You ask about righteous anger. You may have the thought, "I've got to teach this person not to be _____ (you fill in the blank). If he says, "That's bad," and you say, "No. It's good." You crash into each other. There's no room for communication, it can never flow from a place of hatred.

What might happen when you hear that person speak, as rage rises in you, if you meet that fear, and touch it with a bit of compassion? Then you know you are BOTH feeling fear, and see his _________ (you fill in the blank) in a new light: not "He SHOULDN'T feel __________!" but "WHY does he feel ________? What are his fears?"

Can you accept that if another’s prejudice arouses rage in you, you also have fears? Can you meet fear, not with rage, but with the openhearted question, "What are MY fears? Why does his speech arouse so much anger in me?"
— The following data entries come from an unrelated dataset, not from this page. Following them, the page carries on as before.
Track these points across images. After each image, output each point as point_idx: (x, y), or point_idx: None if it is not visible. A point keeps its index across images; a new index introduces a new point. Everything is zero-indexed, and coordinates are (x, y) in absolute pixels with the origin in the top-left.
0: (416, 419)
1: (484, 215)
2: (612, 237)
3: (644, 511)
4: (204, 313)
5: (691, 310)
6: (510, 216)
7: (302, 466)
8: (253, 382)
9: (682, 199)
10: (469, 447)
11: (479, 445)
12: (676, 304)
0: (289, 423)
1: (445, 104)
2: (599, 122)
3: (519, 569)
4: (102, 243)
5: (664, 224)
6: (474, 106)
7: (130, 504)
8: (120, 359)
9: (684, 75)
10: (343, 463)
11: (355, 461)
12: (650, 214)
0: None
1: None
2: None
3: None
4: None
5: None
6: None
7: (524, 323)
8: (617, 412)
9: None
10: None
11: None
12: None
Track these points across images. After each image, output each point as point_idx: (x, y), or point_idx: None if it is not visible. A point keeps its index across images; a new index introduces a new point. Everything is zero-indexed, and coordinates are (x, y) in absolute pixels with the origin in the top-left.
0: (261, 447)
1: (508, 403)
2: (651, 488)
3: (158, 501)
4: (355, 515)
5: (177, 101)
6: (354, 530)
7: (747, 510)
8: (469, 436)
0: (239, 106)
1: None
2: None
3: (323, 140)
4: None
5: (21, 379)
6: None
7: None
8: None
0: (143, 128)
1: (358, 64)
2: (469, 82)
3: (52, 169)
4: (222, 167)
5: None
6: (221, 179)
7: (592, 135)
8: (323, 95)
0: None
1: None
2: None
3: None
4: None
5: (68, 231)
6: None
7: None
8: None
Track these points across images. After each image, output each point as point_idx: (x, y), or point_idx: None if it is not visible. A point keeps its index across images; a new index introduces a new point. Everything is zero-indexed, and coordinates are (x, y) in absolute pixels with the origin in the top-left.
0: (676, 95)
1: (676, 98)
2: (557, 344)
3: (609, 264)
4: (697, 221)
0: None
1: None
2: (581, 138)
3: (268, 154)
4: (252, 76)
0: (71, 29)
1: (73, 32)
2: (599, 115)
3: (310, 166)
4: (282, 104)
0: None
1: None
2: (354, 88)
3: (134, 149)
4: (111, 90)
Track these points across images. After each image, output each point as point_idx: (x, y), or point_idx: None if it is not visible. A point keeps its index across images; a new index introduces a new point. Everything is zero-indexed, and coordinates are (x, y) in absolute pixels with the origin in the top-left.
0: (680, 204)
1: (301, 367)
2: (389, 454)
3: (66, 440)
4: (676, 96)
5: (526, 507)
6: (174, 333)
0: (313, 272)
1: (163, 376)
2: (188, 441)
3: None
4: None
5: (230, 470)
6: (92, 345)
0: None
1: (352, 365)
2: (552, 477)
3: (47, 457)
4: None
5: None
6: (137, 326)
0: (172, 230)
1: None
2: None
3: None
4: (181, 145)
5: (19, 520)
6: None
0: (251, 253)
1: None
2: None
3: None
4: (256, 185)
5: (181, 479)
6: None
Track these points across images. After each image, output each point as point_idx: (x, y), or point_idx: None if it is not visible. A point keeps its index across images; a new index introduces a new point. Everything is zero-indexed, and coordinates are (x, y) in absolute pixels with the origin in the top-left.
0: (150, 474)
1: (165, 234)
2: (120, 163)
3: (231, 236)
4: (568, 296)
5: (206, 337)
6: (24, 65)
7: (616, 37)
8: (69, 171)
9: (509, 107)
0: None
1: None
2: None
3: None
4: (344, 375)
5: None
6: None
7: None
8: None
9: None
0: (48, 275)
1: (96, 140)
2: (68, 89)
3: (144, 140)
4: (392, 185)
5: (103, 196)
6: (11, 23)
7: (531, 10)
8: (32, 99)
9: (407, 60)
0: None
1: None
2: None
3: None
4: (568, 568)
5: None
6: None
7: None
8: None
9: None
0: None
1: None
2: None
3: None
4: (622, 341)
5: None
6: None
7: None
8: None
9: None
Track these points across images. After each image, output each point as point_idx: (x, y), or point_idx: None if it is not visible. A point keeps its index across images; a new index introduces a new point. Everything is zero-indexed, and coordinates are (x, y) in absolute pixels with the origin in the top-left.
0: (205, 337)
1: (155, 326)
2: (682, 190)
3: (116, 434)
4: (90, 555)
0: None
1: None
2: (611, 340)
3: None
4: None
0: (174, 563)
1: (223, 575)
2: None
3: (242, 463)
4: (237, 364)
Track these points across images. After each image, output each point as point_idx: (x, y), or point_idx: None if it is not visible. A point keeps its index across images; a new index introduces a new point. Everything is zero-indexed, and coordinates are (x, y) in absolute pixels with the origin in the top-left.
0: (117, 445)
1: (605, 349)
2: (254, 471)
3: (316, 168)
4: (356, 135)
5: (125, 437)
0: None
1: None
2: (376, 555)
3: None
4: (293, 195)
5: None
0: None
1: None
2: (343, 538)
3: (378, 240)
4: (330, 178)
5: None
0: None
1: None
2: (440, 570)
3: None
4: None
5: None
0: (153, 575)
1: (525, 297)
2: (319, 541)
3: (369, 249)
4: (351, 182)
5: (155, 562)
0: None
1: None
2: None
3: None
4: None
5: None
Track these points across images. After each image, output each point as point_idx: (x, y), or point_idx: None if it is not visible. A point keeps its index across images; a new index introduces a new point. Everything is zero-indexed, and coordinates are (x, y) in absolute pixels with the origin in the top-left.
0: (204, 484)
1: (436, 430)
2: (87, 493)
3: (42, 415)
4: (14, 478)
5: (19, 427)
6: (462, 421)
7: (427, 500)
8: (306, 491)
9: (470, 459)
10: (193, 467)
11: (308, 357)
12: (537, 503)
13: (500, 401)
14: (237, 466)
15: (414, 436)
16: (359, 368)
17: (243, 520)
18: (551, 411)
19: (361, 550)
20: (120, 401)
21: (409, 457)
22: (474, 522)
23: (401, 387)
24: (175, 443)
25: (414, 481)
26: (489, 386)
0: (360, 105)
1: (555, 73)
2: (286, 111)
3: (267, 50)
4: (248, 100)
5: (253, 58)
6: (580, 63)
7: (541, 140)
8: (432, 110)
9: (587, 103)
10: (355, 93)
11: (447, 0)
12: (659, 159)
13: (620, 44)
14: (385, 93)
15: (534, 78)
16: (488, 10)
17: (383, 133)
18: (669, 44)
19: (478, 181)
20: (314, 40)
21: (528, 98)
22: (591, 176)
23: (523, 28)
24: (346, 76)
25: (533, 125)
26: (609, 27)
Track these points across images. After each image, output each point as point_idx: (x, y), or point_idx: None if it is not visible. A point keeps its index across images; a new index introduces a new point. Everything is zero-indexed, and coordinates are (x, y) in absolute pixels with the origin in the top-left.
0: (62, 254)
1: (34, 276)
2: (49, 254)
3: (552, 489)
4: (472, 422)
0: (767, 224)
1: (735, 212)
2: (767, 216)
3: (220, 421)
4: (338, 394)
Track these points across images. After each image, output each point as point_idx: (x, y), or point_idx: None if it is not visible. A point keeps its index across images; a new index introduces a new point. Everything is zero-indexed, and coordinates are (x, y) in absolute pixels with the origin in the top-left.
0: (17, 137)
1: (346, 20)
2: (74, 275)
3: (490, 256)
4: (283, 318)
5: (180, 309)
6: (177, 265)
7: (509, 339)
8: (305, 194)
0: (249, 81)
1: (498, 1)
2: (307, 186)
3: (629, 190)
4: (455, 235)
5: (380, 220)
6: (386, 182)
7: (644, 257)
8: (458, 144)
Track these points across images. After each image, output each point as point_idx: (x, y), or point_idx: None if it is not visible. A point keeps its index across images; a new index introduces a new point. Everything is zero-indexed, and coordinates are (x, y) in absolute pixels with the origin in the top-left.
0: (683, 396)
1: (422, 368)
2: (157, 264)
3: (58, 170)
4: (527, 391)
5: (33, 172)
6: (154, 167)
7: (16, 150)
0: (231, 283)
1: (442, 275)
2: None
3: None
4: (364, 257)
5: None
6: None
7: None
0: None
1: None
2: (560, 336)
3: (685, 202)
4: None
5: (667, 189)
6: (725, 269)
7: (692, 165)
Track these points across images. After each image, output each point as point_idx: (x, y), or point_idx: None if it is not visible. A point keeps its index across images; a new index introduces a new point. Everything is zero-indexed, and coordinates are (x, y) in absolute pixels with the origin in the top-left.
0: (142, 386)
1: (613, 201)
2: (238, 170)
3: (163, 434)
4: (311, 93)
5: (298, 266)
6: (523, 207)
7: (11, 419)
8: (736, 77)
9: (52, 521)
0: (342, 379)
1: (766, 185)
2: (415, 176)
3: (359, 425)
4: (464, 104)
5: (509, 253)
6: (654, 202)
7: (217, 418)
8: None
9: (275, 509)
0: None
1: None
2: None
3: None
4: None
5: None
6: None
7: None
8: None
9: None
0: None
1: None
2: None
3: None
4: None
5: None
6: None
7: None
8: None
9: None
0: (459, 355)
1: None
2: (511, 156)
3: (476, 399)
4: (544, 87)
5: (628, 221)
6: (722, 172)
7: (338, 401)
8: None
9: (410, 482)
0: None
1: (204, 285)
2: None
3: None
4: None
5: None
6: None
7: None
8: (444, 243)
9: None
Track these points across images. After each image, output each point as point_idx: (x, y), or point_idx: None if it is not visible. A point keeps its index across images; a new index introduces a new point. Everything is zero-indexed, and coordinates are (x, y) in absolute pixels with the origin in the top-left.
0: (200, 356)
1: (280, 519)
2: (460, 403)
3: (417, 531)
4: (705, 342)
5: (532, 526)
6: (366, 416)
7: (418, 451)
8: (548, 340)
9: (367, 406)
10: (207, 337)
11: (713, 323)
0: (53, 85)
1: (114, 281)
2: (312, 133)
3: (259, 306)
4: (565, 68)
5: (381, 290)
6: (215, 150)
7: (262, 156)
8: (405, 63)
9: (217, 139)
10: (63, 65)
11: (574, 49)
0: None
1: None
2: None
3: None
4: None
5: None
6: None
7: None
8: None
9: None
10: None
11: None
As compassion leads you to hear his fear, then communication becomes possible. The basis of compassion is learning to watch fear and anger responses arise in yourself, and ask without judgment, "What is this anger?" Until you can be compassionate to yourself, you cannot be compassionate toward another. Such compassion is the only REAL basis for world peace. So this is a vital lesson that all of you are learning, to relate differently to yourselves and to each other than you have in the past, to begin to notice how anger arises, to begin to let go of the judgment of yourself for being angry.

I said, earlier, there are two different issues; the emotion itself, and your relationship to that emotion. Part of what you're learning is to change your relationship to that emotion, to feel a sense of peace with whatever is coming through. You can't control your experiences in large part.

Something wonderful begins to happen as you move from feeling anger, and self-hatred about that anger, to feeling anger, and feeling a calm acceptance. "Here's anger. It will come, and then it will have passed." We call this equanimity toward emotions.

With that compassion for yourself, you begin to see another's anger or emotions differently. That being is feeling anger. Suddenly, you no longer need to control your angry response towards them and say, "I'm not going to let myself get angry." There's a shift within you.

When you see another feeling anger, a great sense of compassion arises in you when you see the depth of their pain! You genuinely don't feel angry. You are getting free from your automatic responses and creating a new pattern for yourself, a new way of being with intense emotions, a new way of being at peace within yourself. You're learning that your inner peace doesn't depend on external circumstances, but comes from within. And that is a wonderful piece of learning.

This life is your teacher. Anger offers the most energy, when it is transformed to compassion and to recognition of your oneness with all.

You cannot transcend what you don't accept. When you find compassion for all the intense emotions in yourself, that ACCEPTANCE is what leads you to compassion for another. Then you find that the same catalyst that led to rage simply leads you to an open hearted look at the situations that confront you.

An evolution awaits all those who are willing to humble themselves and ‘let go’ of what they know. For, it is only in ‘letting go’ that one may become ‘open like a child’ and receive world-altering grace. With that said, I invite you to empty your cup of all you ‘know’, or ‘think you know’, so that you may make room for the possibility of new understanding.